GIVEN PASSAGE:
This function constructs time series of counts for Germany's municipalities (Gemeinden) and districts (Kreise).
xwalk_ags(
data,
ags,
time,
xwalk,
variables = NULL,
strata = NULL,
weight = NULL,
fuzzy_time = FALSE,
verbose = TRUE
)
A data frame or a data frame extension (e.g. a tibble).
Name of the character variable (quoted) with municipality AGS (Gemeinden, 8 digits) or district AGS (Kreise, 5 digits).
Name of the variable (quoted) identifying the year (YYYY format). Values will be coerced to integers.
Name of the crosswalk. The following crosswalks are available:
xd19
, xd20
for district-level data
between 1990-2019/2020.
xm19
, xm20
for municipality-level
data between 1990-2019/2020.
Either a vector of names (quoted) for
variables to interpolate or NULL
to disable interpolation and
return the data matched with the xwalk
.
Vector of variable names (quoted) or NULL
. See
details.
Name of the interpolation weight or NULL
.
The following are available:
pop
: Population weights.
size
: Area weights.
emp
: Weights based on the number of employees (1998 onwards).
If FALSE
the crosswalk and the data
are matched exactly by ags
and time
. If TRUE
they are matched exactly by ags
and as best as possible on
time
. See details below.
If TRUE
the function outputs information on
the number of matched and unmatched rows.
If interpolation is requested, the crosswalked and interpolated
data are returned. If interpolation is not requested, the data
matched
with the crosswalk are returned. The following variables are added:
row_id
row number of data
before matching.
ags[*]
the crosswalked AGS.
year_xw
the matched year from the crosswalk.
[*]_conv
the interpolation weight.
diff
the absolute difference between year_xw
and time
.
This function facilitates the use of crosswalks constructed by the BBSR for municipalities and districts in Germany (Milbert 2010). The crosswalks map one year's set of district/municipality identifiers to later year's identifiers and provide weights to perform area or population weighted interpolation.

STATED PROBLEM 1:
Answer these questions using the xwalk_ags documentation:
(a) How many digits does a district AGS have?
(b) Which interpolation weight uses the number of employees, and from what year is it available?
(c) Which added variable holds the matched year from the crosswalk?
STATED PROBLEM 2:
Extend the xwalk_ags documentation past its final sentence.
The data that follow were taken from a different source than the xwalk_ags documentation.

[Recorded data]
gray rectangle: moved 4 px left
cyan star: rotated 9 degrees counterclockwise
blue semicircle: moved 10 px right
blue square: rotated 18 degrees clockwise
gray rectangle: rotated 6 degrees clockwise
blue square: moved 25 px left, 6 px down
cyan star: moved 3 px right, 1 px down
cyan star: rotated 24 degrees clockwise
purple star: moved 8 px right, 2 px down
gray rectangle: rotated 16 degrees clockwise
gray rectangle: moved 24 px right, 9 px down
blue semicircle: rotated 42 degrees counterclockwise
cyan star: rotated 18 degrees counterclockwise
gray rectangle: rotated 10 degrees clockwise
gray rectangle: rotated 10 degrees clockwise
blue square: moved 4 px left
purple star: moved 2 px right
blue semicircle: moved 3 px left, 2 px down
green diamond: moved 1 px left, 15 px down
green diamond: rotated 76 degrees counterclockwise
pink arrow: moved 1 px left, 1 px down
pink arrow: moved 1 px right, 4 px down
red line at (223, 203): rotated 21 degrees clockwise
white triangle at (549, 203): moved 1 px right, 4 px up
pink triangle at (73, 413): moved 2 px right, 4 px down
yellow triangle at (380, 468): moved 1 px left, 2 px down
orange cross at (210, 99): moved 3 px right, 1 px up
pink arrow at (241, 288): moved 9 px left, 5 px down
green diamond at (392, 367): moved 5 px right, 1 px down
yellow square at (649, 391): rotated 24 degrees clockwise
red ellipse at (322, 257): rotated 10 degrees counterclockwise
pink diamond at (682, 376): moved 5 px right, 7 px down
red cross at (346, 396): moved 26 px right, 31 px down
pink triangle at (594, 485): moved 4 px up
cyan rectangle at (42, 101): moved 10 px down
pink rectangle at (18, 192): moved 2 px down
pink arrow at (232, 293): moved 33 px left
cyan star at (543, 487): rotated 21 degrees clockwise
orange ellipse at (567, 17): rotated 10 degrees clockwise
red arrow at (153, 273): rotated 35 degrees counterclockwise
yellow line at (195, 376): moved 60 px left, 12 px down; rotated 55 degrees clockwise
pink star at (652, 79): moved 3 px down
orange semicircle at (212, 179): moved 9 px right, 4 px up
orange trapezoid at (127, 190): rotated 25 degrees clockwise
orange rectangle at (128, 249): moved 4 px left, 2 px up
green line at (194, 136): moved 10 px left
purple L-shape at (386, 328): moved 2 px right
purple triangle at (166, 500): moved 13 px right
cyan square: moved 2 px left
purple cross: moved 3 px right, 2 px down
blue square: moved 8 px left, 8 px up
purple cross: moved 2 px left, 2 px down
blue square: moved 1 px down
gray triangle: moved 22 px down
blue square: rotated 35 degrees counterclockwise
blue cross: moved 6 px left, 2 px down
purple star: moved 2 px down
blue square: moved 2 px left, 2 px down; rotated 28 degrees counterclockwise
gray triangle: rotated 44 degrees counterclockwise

WRITTEN ANSWER 1:
(a) Five digits.
(b) The emp weight, which is available from 1998 onwards.
(c) year_xw.

WRITTEN ANSWER 2:
All data rows with NA
s in either the ags
or time
variable are excluded. The same applies to all rows with a value in
ags
or time
that never appears in the crosswalk.
Fuzzy matching uses the absolute difference between the year reported in the data and a crosswalk year. If there is a tie, crosswalk years from before the year reported in the data are preferred.
If area or population weighted interpolation is requested (i.e., when
variables
are supplied), the combination of the variables set
in ags
, time
and strata
need to uniquely
identify a row in data
.
Caution: Data from https://www.regionalstatistik.de/ sometimes includes
annual values for merged units (e.g., Städteregion Aachen, 05334)) and
for their former parts (Kreis Aachen, 05354 and Stadt Aachen, 05313).
When such data is crosswalked with fuzzy_time=TRUE
and
interpolated, the final counts will be off by approximately factor 2.
The reason is that the final output is the sum of the interpolated counts
for the parts and the measured count of the merged unit.
Milbert, Antonia. 2010. "Gebietsreformen–politische Entscheidungen und Folgen für die Statistik." BBSR-Berichte kompakt 6/2010. Bundesinsitut für Bau-, Stadt-und Raumfoschung.
data(btw_sn)
btw_sn_ags20 <- xwalk_ags(
data = btw_sn,
ags = "district",
time = "year",
xwalk = "xd20",
variables = c("voters", "valid"),
weight = "pop"
)
#>
#> Total number of obs: 155
#>
#> Excluded obs:
#> id/time NA AGS unk Year unk
#> 0 0 0
#>
#> Matched obs:
#> exact fuzzy
#> 126 NA
#>
#> Unmatched obs: 29
#>
head(btw_sn_ags20)
#> # A tibble: 6 × 4
#> # Groups: year [1]
#> year ags20 voters valid
#> <dbl> <chr> <dbl> <dbl>
#> 1 1998 14511 234333. 190286.
#> 2 1998 14521 344668 284724
#> 3 1998 14522 297625. 242744.
#> 4 1998 14523 228689 181538
#> 5 1998 14524 306745. 247699.
#> 6 1998 14612 402716. 328183.